▶ [TASK BRIEF]: Quote all entries exactly, leaving pictures aside.

*** RECORDED DATA Section Begins ***

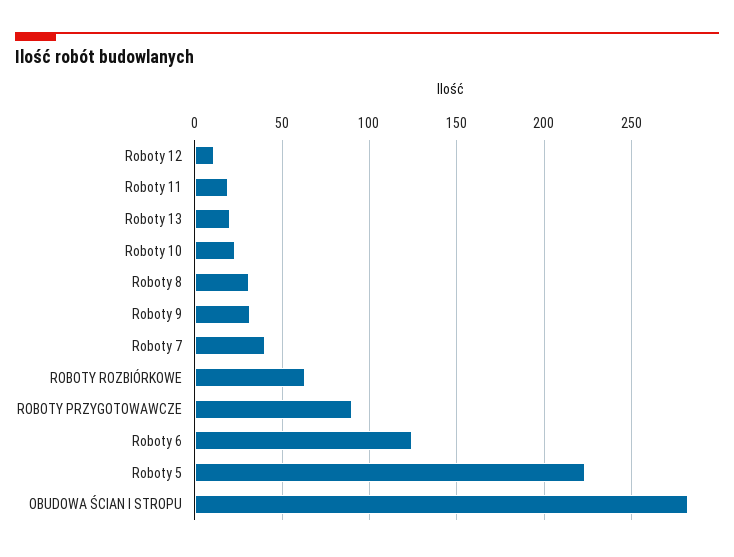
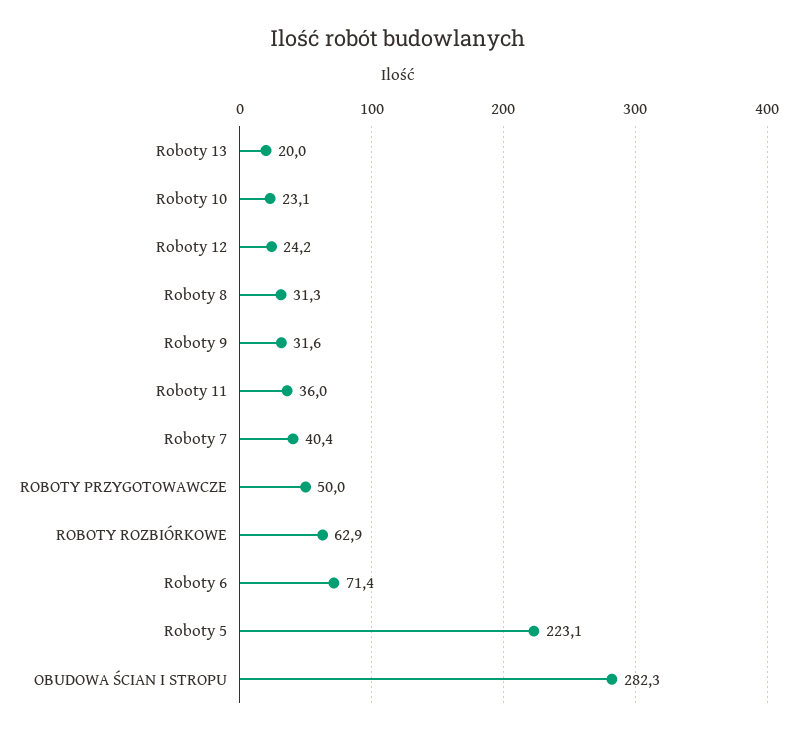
  {
-   "Roboty 12": 10,
+   "Roboty 12": 24.2,
-   "Roboty 11": 20,
+   "Roboty 11": 36,
    "Roboty 13": 20,
    "Roboty 10": 23.1,
    "Roboty 8": 31.3,
    "Roboty 9": 31.6,
    "Roboty 7": 40.4,
    "ROBOTY ROZBIÓRKOWE": 62.9,
-   "ROBOTY PRZYGOTOWAWCZE": 90,
+   "ROBOTY PRZYGOTOWAWCZE": 50,
-   "Roboty 6": 125,
+   "Roboty 6": 71.4,
    "Roboty 5": 223.1,
    "OBUDOWA ŚCIAN I STROPU": 282.3
  }

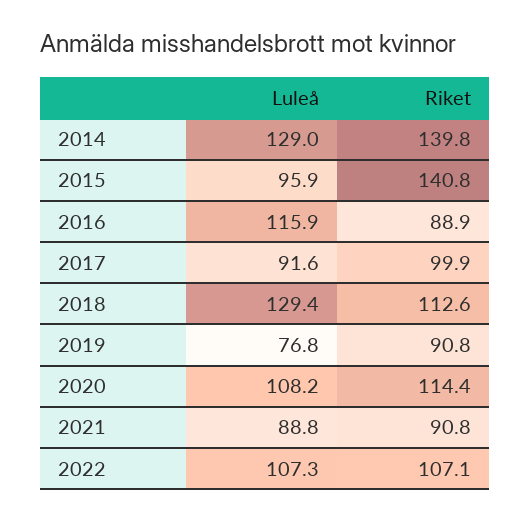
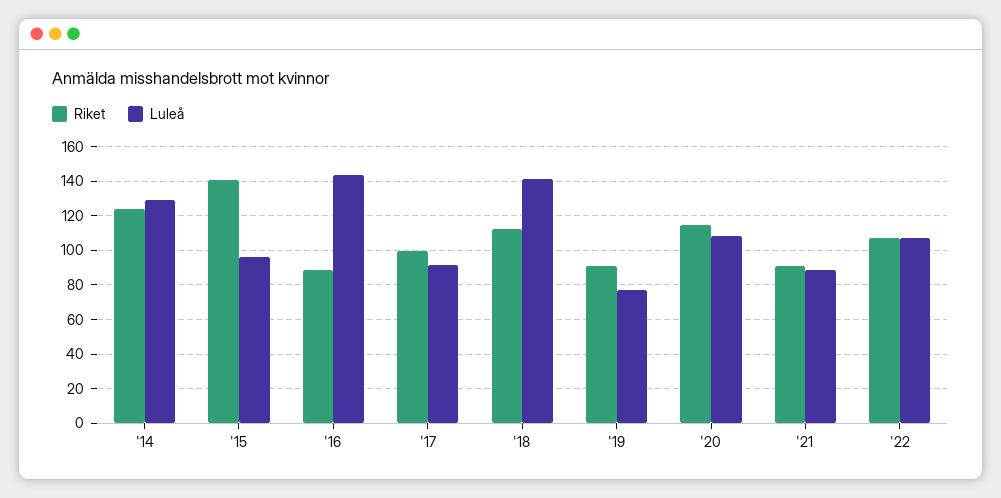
  {
    "Luleå": {
      "2014": 129,
      "2015": 95.9,
-     "2016": 115.9,
+     "2016": 145,
      "2017": 91.6,
-     "2018": 129.4,
+     "2018": 140,
      "2019": 76.8,
      "2020": 108.2,
      "2021": 88.8,
      "2022": 107.3
    },
    "Riket": {
-     "2014": 139.8,
+     "2014": 125,
      "2015": 140.8,
      "2016": 88.9,
      "2017": 99.9,
      "2018": 112.6,
      "2019": 90.8,
      "2020": 114.4,
      "2021": 90.8,
      "2022": 107.1
    }
  }

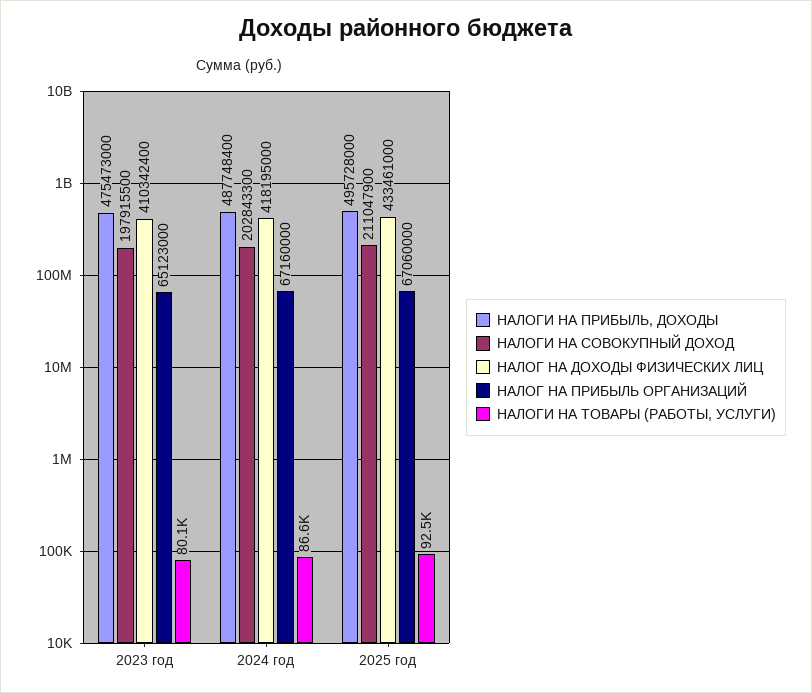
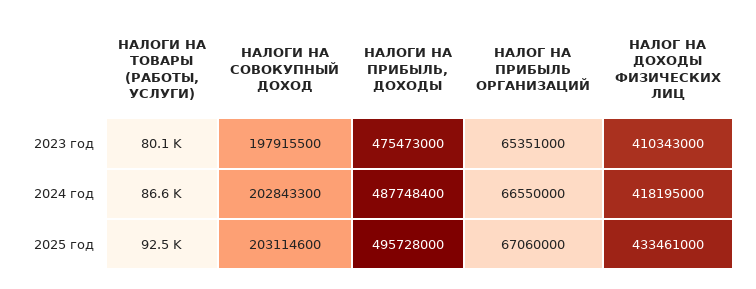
  {
    "НАЛОГИ НА ПРИБЫЛЬ, ДОХОДЫ": {
      "2023 год": 475473000,
      "2024 год": 487748400,
      "2025 год": 495728000
    },
    "НАЛОГИ НА СОВОКУПНЫЙ ДОХОД": {
      "2023 год": 197915500,
      "2024 год": 202843300,
-     "2025 год": 211047900
+     "2025 год": 203114600
    },
    "НАЛОГ НА ДОХОДЫ ФИЗИЧЕСКИХ ЛИЦ": {
-     "2023 год": 410342400,
+     "2023 год": 410343000,
      "2024 год": 418195000,
      "2025 год": 433461000
    },
    "НАЛОГ НА ПРИБЫЛЬ ОРГАНИЗАЦИЙ": {
-     "2023 год": 65123000,
+     "2023 год": 65351000,
-     "2024 год": 67160000,
+     "2024 год": 66550000,
      "2025 год": 67060000
    },
    "НАЛОГИ НА ТОВАРЫ (РАБОТЫ, УСЛУГИ)": {
      "2023 год": 80100,
      "2024 год": 86600,
      "2025 год": 92500
    }
  }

*** RECORDED DATA Section Ends ***

▶ [EXPECTED OUTPUT]:
  {
-   "Roboty 12": 10,
+   "Roboty 12": 24.2,
-   "Roboty 11": 20,
+   "Roboty 11": 36,
    "Roboty 13": 20,
    "Roboty 10": 23.1,
    "Roboty 8": 31.3,
    "Roboty 9": 31.6,
    "Roboty 7": 40.4,
    "ROBOTY ROZBIÓRKOWE": 62.9,
-   "ROBOTY PRZYGOTOWAWCZE": 90,
+   "ROBOTY PRZYGOTOWAWCZE": 50,
-   "Roboty 6": 125,
+   "Roboty 6": 71.4,
    "Roboty 5": 223.1,
    "OBUDOWA ŚCIAN I STROPU": 282.3
  }

  {
    "Luleå": {
      "2014": 129,
      "2015": 95.9,
-     "2016": 115.9,
+     "2016": 145,
      "2017": 91.6,
-     "2018": 129.4,
+     "2018": 140,
      "2019": 76.8,
      "2020": 108.2,
      "2021": 88.8,
      "2022": 107.3
    },
    "Riket": {
-     "2014": 139.8,
+     "2014": 125,
      "2015": 140.8,
      "2016": 88.9,
      "2017": 99.9,
      "2018": 112.6,
      "2019": 90.8,
      "2020": 114.4,
      "2021": 90.8,
      "2022": 107.1
    }
  }

  {
    "НАЛОГИ НА ПРИБЫЛЬ, ДОХОДЫ": {
      "2023 год": 475473000,
      "2024 год": 487748400,
      "2025 год": 495728000
    },
    "НАЛОГИ НА СОВОКУПНЫЙ ДОХОД": {
      "2023 год": 197915500,
      "2024 год": 202843300,
-     "2025 год": 211047900
+     "2025 год": 203114600
    },
    "НАЛОГ НА ДОХОДЫ ФИЗИЧЕСКИХ ЛИЦ": {
-     "2023 год": 410342400,
+     "2023 год": 410343000,
      "2024 год": 418195000,
      "2025 год": 433461000
    },
    "НАЛОГ НА ПРИБЫЛЬ ОРГАНИЗАЦИЙ": {
-     "2023 год": 65123000,
+     "2023 год": 65351000,
-     "2024 год": 67160000,
+     "2024 год": 66550000,
      "2025 год": 67060000
    },
    "НАЛОГИ НА ТОВАРЫ (РАБОТЫ, УСЛУГИ)": {
      "2023 год": 80100,
      "2024 год": 86600,
      "2025 год": 92500
    }
  }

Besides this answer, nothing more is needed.